Born in Portland on December 29, 1825, Charles William Goddard was educated at private schools in Portland and at Bowdoin College.
Graduating with the class of 1844 he continued his education at Harvard Law School and was admitted to the Cumberland Bar in 1846.
He practiced law in Portland as a partner of James Merrill, Esquire before moving to Lewiston Falls in 1850.
In 1866 Goddard returned to Portland and associated himself with Thomas H. Haskell, a future Justice of the Supreme Judicial Court of Maine.
In politics, Goddard was yet another example of a Whig turned Republican. He was elected to the State Senate in 1857 and reelected in 1858 serving as President of the Senate in 1859.
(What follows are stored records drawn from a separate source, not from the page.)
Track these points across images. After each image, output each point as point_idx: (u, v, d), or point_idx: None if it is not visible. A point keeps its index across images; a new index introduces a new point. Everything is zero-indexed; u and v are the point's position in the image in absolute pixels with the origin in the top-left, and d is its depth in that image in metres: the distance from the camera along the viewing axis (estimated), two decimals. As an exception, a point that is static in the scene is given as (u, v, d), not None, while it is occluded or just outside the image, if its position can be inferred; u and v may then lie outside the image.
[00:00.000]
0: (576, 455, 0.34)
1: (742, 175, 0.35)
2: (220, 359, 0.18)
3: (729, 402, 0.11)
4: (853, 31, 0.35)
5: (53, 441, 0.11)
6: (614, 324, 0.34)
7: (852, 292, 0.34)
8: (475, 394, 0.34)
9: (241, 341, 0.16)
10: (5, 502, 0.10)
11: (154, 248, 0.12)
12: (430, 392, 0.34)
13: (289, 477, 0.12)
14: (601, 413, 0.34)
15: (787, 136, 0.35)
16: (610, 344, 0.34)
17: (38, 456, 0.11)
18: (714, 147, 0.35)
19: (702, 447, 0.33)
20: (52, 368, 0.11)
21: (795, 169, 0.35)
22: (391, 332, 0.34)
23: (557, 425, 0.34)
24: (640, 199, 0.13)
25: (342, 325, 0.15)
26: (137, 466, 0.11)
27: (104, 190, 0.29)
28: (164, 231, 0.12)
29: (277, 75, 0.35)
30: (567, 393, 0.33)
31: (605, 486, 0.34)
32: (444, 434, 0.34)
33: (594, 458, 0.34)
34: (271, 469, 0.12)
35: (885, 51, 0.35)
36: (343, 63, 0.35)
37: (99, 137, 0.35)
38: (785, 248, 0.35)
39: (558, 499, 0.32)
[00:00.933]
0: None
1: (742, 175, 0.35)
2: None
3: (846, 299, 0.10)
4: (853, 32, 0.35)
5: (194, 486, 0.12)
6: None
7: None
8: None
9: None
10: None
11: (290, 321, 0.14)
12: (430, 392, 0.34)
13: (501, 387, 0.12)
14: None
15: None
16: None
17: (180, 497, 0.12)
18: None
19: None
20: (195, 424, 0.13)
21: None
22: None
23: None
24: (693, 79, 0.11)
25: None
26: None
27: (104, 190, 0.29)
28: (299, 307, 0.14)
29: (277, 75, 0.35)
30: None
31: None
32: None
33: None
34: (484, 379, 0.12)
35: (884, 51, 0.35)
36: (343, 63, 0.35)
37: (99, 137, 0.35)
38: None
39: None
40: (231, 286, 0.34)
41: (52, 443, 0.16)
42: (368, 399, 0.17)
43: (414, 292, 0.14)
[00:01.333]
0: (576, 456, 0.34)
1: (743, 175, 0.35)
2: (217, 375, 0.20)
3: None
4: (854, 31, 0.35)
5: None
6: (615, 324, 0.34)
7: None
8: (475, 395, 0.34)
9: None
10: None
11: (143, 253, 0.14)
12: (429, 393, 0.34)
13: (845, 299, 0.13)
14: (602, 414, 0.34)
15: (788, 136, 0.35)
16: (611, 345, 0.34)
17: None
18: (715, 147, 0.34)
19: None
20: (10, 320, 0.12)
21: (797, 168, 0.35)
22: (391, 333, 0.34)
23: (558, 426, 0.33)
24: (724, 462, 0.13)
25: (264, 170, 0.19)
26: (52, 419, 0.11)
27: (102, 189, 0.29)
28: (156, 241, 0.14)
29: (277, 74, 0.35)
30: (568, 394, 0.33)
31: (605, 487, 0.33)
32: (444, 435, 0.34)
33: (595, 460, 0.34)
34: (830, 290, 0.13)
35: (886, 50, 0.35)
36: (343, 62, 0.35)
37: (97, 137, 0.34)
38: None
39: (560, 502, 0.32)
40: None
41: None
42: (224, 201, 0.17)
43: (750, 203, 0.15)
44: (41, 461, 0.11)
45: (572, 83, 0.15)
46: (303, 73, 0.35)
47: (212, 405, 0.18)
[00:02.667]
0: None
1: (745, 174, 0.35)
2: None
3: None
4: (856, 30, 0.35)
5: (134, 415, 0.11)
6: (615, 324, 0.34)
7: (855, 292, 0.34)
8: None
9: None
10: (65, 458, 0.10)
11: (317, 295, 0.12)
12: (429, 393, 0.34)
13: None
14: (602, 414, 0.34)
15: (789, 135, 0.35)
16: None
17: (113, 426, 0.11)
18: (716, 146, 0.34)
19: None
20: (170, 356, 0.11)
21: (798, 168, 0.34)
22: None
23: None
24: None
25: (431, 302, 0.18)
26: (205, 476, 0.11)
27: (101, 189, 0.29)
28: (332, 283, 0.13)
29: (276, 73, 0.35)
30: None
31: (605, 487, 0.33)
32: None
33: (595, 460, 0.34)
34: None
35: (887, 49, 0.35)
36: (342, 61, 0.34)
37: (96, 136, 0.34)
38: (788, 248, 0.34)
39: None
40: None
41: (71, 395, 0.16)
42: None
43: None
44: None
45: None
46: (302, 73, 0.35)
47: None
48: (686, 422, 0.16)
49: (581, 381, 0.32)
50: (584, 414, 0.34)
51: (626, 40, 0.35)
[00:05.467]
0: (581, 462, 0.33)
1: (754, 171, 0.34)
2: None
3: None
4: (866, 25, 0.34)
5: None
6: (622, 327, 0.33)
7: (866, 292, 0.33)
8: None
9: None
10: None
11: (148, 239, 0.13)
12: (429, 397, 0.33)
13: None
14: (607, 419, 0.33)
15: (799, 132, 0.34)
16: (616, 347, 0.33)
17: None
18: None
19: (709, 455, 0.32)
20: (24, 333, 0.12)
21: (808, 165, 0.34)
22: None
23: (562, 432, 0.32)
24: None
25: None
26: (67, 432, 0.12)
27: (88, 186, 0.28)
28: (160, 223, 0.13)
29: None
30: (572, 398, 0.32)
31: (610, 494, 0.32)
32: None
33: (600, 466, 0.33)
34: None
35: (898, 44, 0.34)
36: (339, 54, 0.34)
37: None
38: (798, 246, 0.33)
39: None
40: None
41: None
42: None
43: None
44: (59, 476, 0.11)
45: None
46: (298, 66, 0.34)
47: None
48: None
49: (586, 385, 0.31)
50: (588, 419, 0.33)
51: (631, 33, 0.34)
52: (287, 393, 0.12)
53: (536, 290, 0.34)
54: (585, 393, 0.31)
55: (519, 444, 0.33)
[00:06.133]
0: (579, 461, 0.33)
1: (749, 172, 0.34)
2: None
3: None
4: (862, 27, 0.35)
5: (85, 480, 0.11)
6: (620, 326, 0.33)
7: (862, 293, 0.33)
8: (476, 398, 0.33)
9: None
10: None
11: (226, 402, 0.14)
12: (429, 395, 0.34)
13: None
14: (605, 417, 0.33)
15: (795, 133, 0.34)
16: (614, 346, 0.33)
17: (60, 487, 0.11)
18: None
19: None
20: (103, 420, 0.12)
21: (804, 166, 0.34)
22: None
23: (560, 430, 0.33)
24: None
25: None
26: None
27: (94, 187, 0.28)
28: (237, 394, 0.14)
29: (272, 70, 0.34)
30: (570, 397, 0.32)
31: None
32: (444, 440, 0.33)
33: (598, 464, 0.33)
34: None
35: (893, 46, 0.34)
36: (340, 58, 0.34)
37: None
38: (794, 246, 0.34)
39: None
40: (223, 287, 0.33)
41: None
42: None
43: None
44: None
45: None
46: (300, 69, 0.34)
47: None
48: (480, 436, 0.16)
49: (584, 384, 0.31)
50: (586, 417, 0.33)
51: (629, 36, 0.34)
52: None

In 1861 Goddard was appointed by President Lincoln to be Consul-General at Constantinople, a position that he continued in until 1864.
Following his return to the United States, he was appointed by Governor Chamberlain to be one of five commissioners to devise a plan for the equalization of the municipal war debt, which amounted to about twelve million dollars, and its assumption by the State.
In 1881 by Legislative Resolve, Judge Goddard (he had by this time been appointed to the Superior Court) was appointed sole Commissioner to revise the public laws of the State of Maine.
Goddards legal career included being appointed the first County Attorney for Androscoggin County in 1854.
A classic example of the well-educated and well-connected patrician, public servant of the nineteenth century, Goddard showed that such connections were not accidental when he chose for his second wife the daughter of ex-Governor Anson P. Morrill in 1857, the same year her uncle, Lot M. Morrill, was elected Governor.